|Anybody see any ghosts around here?|
I don’t know how it happened. Maybe three ghosts paid a recent visit to some reporters and editors one night. But whatever the reason, after years of marching in lockstep with the Miami Herald – ignoring wrongful removal and sometimes fomenting foster-care panic -- the Tampa Bay Times has discovered that maybe all those children don’t need to be in foster care after all!
Of course, the discovery comes way too late for all the children whose lives were destroyed by needless foster care – and the story fails to acknowledge the Times’ own role in making the Tampa Bay area such an outlier. But it’s a start.
● The story calls out the hypocrisy of Pinellas County Sheriff Bob Gualtieri. She sheriff has launched a criminal investigation of the former “lead agency” overseeing foster care in the region, Eckerd Connects, because of appalling conditions in foster care. But all the while, Gualtieri’s office continues to shovel kids into those very conditions by tearing apart families at one of the highest rates in the state. Where have I heard that before?
● There’s a story, albeit buried toward the end, about children torn from their mother just because the mother was a victim of domestic violence. Where have I heard that before?
● And, again at the very end, there’s a good discussion of how the Broward County Sheriff’s office reformed to keep children safe while taking proportionately far fewer than Pinellas and Hillsborough. Broward used to be an outlier, too, taking many children needlessly. But then, according to the story,
In an unusual step, then-Broward Sheriff Scott Israel hired former Department of Children and Families deputy regional director Kim Gorsuch to run his child protective division. In Pinellas and Hillsborough, that position is handled by officers at the rank of major or captain.
Gorsuch found that investigators were too often equating poverty with neglect, they didn’t understand addiction and might remove a child because one household member was using drugs even when another relative in the home could care for the child.
She also found that Black children were disproportionately being removed from two high-poverty ZIP codes.
When investigators told her they were trying to keep children safe, she posed a simple question: Are Broward kids really more unsafe than kids in the rest of Florida?
The limits of miracles
Even miracles have their limits, though.
High up in the story, Robin Rosenberg of Florida Children First – a group which, itself, has long been a big part of the problem, is allowed to frame the issue as, in essence: Poverty makes those people bad parents who neglect their kids.
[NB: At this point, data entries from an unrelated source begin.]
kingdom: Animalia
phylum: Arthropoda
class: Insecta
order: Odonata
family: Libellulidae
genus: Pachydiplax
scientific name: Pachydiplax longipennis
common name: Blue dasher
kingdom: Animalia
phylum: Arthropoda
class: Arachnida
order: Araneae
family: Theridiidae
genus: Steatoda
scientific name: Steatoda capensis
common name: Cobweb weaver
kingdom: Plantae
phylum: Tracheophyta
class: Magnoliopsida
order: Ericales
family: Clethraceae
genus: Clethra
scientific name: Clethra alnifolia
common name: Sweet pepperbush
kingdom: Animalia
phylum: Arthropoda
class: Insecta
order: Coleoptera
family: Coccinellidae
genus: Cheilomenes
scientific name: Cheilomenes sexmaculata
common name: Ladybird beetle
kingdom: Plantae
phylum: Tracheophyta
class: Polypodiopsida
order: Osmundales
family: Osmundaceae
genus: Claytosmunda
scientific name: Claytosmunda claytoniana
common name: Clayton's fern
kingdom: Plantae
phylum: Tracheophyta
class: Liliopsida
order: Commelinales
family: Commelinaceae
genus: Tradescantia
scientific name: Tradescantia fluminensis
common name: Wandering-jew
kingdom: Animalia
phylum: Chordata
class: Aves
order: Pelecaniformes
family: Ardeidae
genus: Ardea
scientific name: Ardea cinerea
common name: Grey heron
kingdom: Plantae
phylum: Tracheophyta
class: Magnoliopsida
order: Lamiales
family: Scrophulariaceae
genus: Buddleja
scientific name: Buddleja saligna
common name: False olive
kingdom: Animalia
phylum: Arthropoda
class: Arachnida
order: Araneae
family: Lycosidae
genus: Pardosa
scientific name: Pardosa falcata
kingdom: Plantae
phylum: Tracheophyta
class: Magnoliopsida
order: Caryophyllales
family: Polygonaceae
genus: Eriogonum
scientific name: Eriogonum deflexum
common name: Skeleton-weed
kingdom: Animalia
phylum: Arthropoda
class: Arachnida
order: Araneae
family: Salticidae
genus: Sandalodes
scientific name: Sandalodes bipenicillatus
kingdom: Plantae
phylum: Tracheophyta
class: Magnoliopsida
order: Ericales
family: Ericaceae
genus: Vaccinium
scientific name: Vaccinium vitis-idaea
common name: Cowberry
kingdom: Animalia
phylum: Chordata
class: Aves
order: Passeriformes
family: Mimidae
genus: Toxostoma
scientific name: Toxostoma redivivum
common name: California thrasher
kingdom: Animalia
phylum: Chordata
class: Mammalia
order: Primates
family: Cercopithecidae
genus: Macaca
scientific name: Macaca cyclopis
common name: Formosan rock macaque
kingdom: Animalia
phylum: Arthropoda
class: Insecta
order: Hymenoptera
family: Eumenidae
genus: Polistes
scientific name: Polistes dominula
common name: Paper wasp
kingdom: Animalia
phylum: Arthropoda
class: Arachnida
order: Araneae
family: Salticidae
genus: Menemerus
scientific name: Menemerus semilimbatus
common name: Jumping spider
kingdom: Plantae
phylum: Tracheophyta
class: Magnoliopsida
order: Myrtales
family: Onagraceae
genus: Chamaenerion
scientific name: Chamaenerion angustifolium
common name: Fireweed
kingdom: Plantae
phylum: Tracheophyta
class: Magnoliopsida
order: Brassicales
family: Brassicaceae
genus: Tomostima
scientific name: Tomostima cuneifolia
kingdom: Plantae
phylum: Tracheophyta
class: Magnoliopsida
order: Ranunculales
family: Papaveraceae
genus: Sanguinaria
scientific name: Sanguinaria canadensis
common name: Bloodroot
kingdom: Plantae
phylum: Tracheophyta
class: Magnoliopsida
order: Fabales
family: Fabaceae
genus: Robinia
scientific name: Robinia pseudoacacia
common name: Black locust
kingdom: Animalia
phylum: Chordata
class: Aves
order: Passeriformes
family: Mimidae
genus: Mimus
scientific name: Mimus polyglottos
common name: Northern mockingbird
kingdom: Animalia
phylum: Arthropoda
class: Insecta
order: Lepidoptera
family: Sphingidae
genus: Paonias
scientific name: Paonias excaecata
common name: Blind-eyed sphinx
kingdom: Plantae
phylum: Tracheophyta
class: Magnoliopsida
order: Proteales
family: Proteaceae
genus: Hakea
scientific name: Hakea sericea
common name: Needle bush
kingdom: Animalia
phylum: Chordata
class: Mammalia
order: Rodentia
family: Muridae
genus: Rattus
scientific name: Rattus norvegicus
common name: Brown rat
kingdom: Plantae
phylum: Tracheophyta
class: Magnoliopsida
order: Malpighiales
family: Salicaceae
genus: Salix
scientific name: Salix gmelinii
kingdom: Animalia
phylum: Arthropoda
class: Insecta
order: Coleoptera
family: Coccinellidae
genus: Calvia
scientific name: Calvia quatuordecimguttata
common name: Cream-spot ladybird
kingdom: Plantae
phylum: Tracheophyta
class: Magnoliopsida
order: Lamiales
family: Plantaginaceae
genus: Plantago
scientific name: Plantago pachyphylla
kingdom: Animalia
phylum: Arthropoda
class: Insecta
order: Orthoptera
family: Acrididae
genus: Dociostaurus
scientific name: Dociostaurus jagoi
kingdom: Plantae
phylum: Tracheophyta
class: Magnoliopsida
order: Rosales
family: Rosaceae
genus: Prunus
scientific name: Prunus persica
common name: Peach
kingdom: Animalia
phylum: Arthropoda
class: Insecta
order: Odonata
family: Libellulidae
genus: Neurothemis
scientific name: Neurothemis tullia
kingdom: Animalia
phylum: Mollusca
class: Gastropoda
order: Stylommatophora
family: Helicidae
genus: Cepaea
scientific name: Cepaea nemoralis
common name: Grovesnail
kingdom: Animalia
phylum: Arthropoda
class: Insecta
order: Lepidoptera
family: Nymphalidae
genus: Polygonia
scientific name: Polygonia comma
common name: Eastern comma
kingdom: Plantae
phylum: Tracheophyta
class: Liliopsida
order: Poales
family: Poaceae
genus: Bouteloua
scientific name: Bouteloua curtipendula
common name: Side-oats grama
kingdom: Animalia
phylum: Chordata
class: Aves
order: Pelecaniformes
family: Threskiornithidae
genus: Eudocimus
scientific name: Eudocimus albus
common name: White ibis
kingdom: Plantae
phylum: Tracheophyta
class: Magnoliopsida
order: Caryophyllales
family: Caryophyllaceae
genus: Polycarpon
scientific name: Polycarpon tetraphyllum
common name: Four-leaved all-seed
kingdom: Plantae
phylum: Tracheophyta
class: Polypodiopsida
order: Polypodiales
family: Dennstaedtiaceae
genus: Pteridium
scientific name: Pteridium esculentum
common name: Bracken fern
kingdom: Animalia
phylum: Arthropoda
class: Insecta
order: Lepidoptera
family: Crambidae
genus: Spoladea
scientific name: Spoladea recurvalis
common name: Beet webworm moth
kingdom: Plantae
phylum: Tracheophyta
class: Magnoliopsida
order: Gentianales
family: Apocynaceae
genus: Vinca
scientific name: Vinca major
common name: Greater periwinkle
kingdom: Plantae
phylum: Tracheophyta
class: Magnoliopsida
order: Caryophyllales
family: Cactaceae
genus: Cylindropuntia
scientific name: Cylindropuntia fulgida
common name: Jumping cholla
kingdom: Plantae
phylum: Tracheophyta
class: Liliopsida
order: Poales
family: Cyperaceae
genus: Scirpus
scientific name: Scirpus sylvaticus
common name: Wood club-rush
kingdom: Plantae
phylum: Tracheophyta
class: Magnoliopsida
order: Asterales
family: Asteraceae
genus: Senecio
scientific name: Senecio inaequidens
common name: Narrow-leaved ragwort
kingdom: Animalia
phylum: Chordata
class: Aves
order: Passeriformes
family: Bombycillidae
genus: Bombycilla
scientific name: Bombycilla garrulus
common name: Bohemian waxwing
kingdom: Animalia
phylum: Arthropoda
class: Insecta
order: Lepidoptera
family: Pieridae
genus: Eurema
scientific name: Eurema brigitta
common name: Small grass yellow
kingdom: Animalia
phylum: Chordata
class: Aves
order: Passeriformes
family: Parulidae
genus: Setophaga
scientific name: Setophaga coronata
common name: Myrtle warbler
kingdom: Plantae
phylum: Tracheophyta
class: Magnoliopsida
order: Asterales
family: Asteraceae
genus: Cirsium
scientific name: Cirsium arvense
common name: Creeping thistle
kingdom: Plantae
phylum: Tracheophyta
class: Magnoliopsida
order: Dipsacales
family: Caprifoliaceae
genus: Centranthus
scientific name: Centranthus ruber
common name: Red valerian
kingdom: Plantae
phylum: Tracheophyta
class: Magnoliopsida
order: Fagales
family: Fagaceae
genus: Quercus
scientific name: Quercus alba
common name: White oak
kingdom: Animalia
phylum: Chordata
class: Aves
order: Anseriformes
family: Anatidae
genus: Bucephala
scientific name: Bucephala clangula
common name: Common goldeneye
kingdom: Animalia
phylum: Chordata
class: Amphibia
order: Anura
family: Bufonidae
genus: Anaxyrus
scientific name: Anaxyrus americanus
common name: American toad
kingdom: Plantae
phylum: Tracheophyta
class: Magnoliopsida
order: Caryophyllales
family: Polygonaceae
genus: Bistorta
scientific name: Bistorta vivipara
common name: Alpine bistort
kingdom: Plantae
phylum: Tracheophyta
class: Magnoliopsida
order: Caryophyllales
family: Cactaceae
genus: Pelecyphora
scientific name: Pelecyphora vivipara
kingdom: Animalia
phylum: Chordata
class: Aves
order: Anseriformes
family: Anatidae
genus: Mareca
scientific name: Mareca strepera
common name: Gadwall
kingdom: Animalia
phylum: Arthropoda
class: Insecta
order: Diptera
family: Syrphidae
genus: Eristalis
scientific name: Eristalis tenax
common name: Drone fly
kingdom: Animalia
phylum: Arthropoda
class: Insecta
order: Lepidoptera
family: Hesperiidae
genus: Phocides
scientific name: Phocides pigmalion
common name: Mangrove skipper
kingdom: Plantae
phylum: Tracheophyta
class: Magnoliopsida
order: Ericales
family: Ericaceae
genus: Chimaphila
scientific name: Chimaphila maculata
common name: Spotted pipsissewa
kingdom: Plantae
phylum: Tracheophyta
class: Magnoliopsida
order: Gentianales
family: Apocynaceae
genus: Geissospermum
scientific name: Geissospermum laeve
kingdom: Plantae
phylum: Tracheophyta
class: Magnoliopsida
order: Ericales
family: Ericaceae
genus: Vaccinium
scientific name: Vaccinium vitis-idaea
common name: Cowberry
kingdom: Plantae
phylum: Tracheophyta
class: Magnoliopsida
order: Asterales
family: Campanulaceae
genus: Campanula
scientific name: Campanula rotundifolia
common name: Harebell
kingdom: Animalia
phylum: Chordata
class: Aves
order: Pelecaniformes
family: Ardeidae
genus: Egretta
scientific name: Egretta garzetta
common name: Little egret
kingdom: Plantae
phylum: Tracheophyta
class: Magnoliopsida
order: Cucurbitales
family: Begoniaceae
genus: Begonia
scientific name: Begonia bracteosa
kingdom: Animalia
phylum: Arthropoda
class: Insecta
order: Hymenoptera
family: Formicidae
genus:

She tells us, in effect: Well yes, the kids could remain home but only with lots of “social services” and “monitoring” – in other words, constant, onerous surveillance and pointless hoops to jump through. Only much farther down, in that section about Broward County, do we learn that poverty itself often is confused with neglect, and that is mentioned only in passing.
Then Rosenberg tells us the high rate of removal “is particularly frustrating in a region where millions are spent on child abuse prevention programs.” Because her mindset – that the parents may not be evil but they sure are sick, sick, sick! – runs so deep, it apparently never occurs to Rosenberg (or the Times) that the problem might be that a lot of prevention money goes to the wrong places: largely help that makes the helpers feel good, such as “counseling” and “parent education,” instead of concrete help to deal with poverty.
And while Gualtieri blames “inadequate social services,” for
why his office supposedly has to tear apart families at one of the highest
rates in the state, he is not asked why he doesn’t use some of his own budget
to provide those services. As we
pointed out in a previous post, Gualtieri
“You don’t whine about it. … You figure out a way to make it happen."
So why can’t the Pinellas County Sheriff’s office take some of its budget and use it for emergency cash assistance, and rent subsidies, and housing repairs, and childcare subsidies. Or at least follow the example of this police officer in Kansas City, Missouri.
Across the bay in Hillsborough County, their sheriff’s office blames high rates of removal on substance use. But only much farther down, again in that short section about Broward County, is there a hint that the knee-jerk response to substance use among poor people should not be to traumatize their children with needless foster care. (That is almost never the knee-jerk response to substance use among rich people).
We also don’t know if this story signals real change at the Tampa Bay Times – or if it’s more like: Oh alright, we’ll cover this angle once and then go back to business as usual.
We know only that it’s a start. And that it’s still not too late for three ghosts to drop in on some journalists at the Miami Herald. But, come to think of it, maybe that wouldn't be such a good idea. Knowing the Herald, they'd probably just write an editorial urging DCF to take away Tiny Tim because the Cratchits are so poor.